Started working on my long-abandoned
labsbook project, which aims to make Tool Labs a first class environment for people who want to run (and publish) iPython Notebooks while also being able to access the replica databases and the dumps. Doing this in a secure manner is kinda hard, but I think I’ve a neat solution that lets everyone run a personal iPython kernel on the Grid, access it from their local machine, and also publish it to the web from a standard location. So far, I’ve gotten my script to a point where it’ll setup an iPython environment for you if it doesn’t already exist, start the kernel if it isn’t already running, and tunnel the editing interface back to you to use! Things left to do include:
- Open up the browser when tunnel is open
- Find a sane way to kill a kernel that hasn’t been doing anything since forever
- Setup a shared iPython environment (just code, readonly) so people don’t have to setup their own environments everytime (this is primarily a performance enhancement)
- Find a nice and simple way for iPython notebooks to be published. I’m currently thinking of an URL such as
tools.wmflabs.org/notebooks/<username>/<notebookname>' to display them, and an index attools.wmflabs.org/notebooks/`. This shouldn’t be too hard with appropriate permission munging.

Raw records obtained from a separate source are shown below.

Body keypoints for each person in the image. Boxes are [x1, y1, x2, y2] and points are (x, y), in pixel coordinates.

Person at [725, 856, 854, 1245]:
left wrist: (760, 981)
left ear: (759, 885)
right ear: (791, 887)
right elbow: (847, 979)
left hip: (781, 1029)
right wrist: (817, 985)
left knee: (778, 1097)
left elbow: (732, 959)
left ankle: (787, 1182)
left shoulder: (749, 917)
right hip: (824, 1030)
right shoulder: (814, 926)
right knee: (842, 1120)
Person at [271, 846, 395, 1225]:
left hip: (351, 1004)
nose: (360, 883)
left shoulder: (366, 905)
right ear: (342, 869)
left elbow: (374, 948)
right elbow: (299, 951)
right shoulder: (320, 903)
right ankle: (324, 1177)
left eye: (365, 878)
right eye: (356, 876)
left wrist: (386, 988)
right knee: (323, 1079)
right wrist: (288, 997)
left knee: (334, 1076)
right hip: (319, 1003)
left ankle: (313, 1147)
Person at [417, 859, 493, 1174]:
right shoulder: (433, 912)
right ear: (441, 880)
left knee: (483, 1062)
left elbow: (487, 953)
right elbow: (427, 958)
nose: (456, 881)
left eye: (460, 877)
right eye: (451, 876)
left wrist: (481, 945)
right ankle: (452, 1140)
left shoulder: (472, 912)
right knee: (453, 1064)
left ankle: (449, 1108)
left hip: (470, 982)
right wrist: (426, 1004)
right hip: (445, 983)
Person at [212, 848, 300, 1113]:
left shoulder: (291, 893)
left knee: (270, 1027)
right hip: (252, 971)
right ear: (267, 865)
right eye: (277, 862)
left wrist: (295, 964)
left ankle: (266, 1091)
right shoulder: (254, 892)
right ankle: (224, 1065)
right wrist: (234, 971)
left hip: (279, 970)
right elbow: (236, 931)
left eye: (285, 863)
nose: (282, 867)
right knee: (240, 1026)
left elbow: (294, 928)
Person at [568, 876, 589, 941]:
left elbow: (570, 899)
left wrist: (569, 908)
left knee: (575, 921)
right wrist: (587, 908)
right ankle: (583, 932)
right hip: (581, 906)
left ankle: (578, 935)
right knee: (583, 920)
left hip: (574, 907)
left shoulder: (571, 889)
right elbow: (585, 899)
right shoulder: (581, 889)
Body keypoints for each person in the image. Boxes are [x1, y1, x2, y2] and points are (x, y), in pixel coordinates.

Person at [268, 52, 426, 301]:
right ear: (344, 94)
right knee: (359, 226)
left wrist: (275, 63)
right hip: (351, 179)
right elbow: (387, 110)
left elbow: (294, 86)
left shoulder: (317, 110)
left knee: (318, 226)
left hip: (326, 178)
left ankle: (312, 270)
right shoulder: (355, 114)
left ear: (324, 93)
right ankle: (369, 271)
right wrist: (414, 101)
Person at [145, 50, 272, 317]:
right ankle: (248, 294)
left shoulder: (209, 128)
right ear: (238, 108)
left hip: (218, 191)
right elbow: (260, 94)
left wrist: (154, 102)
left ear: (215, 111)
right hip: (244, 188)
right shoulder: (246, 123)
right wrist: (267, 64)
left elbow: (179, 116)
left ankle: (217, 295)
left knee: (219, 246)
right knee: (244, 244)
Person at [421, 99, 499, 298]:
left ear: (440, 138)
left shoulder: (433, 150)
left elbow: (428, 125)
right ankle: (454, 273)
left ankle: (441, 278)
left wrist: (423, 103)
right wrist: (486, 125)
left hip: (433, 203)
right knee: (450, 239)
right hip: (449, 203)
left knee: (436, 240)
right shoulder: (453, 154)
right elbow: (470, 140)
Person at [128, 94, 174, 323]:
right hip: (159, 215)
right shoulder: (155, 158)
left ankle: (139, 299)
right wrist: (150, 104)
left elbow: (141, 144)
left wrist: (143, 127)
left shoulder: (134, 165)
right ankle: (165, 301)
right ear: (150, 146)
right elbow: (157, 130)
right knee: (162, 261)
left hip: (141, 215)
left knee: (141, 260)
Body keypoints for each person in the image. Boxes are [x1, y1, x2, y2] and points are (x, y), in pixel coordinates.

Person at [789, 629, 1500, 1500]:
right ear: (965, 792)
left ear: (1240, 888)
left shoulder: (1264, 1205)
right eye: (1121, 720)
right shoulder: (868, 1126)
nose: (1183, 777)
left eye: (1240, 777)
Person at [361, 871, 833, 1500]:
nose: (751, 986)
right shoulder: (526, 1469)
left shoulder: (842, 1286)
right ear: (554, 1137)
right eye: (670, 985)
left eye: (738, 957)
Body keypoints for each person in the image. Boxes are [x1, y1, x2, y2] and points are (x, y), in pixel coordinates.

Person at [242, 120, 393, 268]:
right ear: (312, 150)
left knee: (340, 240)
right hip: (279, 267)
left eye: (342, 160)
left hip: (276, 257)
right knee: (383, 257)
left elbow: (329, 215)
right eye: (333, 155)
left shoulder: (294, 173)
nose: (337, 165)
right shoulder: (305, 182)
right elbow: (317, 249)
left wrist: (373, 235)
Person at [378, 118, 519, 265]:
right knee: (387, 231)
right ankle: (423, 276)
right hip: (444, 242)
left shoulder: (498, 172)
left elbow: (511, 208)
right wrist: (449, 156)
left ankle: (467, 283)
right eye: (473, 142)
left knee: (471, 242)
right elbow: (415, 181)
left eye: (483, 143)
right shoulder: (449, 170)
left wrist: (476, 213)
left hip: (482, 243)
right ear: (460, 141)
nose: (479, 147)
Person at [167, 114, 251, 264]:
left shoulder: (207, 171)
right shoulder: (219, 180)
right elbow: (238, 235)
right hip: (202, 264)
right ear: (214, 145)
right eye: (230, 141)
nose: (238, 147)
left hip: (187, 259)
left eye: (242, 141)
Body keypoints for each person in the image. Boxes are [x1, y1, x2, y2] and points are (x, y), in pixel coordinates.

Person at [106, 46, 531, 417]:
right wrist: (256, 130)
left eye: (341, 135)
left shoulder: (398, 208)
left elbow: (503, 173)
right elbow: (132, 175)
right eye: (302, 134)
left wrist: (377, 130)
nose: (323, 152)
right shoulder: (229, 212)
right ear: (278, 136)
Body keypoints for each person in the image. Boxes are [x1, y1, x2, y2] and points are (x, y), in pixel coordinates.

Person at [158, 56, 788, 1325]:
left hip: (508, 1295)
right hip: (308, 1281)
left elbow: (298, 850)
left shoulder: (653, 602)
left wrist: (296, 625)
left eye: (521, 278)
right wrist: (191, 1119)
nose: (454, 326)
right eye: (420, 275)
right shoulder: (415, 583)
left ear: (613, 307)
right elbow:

I’m also using paramiko for this, which makes writing SSH related code with Python a breeze. It even supports
proxycommand! Blunders I’ve done while getting up to this point include:
jsub run.bash -mem 4G instead of
jsub -mem 4G run.bash and wondering why my script kept getting killed with OOM.
- Trying to do a
pip install on the Grid nodes (which don’t have build tools) instead of on
tools-dev and wondering why running it from the commandline works but from
jsub does not.
- Wondering why my SSH Tunnel kept dying and trying to debug that without realizing that it was dying because the iPython process was dying because it was OOMing because of my earlier
- Thinking that user accounts (rather than tool accounts) can not submit jobs to the grid, while the problem was that I had not set the
execute bit on my script.
Once this is done (I suspect tomorrow), I’ll work on getting the data from my work with WPDMZ into a form good enough for publicizing (removing ways of de-anonymization), and then use iPython notebooks to make graphs! This should be fun :)
Source so far available on Github. Needs more work / documentation / cleaning up.